You can help prevent and treat pain from a pressure sore by following three simple recommendations:

  1. Reduce Contact and Pressure to the Sore. It’s a good idea to minimize pressure on a sore that has already developed. Limiting pressure will help prevent the sore from getting worse and will prevent pain from contact. For example, if the person you’re caring for has a sore on her lower back, keep her positioned comfortably on her side. Maintain a turning schedule of every two hours, alternating back and forth. She will need to be on her back for short periods of time, such as during meals, but minimizing the amount of time she lays on the pressure sore can speed healing and reduce pain.
    1. Give Pain Medication Regularly as Ordered. It’s far easier to prevent pain than to treat it once it’s in full force. It’s likely that your loved one’s physician has prescribed a pain medication for the sore. If he hasn’t, be sure to ask him for something. Treatments like Tylenol and Motrin typically won’t be enough to bring comfort and something stronger will need to be prescribed.

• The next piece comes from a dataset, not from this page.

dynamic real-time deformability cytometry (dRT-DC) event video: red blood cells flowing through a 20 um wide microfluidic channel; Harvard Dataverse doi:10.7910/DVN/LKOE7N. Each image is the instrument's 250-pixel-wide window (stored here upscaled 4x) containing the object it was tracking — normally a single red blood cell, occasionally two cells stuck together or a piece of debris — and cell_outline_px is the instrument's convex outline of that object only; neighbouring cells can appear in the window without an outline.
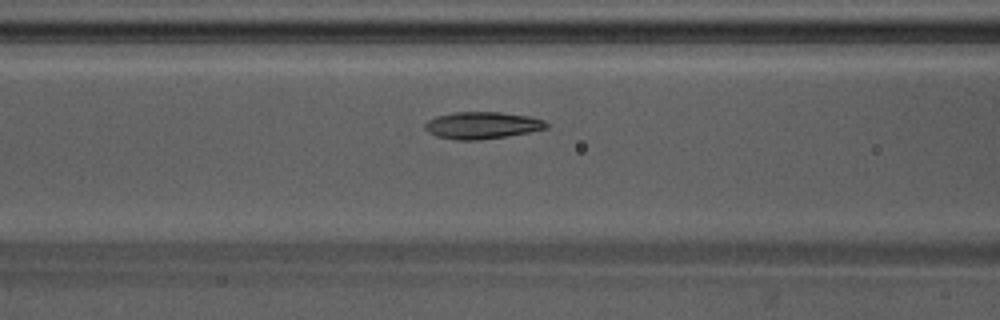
{"species": "Egyptian fruit bat (a non-hibernating species)", "species_latin": "Rousettus aegyptiacus", "temperature_condition": "warm", "stored_images_in_passage": 38, "camera_frame_rate_fps": 3000, "um_per_image_px": 0.085, "animal": {"sex": "male"}, "frame": {"image": 1, "passage_image": 12, "time_ms": 3.667, "image_size_px": [1000, 320], "cell_outline_px": [[548, 128], [508, 136], [480, 140], [456, 140], [436, 136], [428, 132], [424, 128], [424, 124], [428, 120], [436, 116], [452, 112], [500, 112], [528, 116], [544, 120], [548, 124]], "centroid_in_image_um": [40.95, 10.65], "position_along_channel_um": 125.6, "area_um2": 19.19}}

      Giving pain medication at regular intervals throughout the day will help prevent a pain crisis. It will also help your loved one get through daily tasks more comfortably.
    2. Give the medication as prescribed by the ordering physician. If your loved one still has pain despite the medicine, talk with her physician about making changes.
  2. Pre-Medicate Before Giving Care. Daily care activities like turning, toileting, and cleaning can be excruciatingly painful. If you know you will be providing care, such as giving a bath or getting her out of bed, give your loved one a dose of pain medication at least 30 minutes before starting. Many physicians will prescribe a low dose of fast-acting morphine for this purpose. Giving her the medication 30 minutes before starting care will give the medicine time to work and make the activity much more pleasant for your loved one. Also, be sure to pre-medicate before doing wound care. Whether it's you or a nurse doing the dressing change, give pain medication at least 30 minutes before beginning. You may need to coordinate this with the nurse if she comes to change the dressing. Have her call you at least 30 minutes before she plans on being there and give the medication then.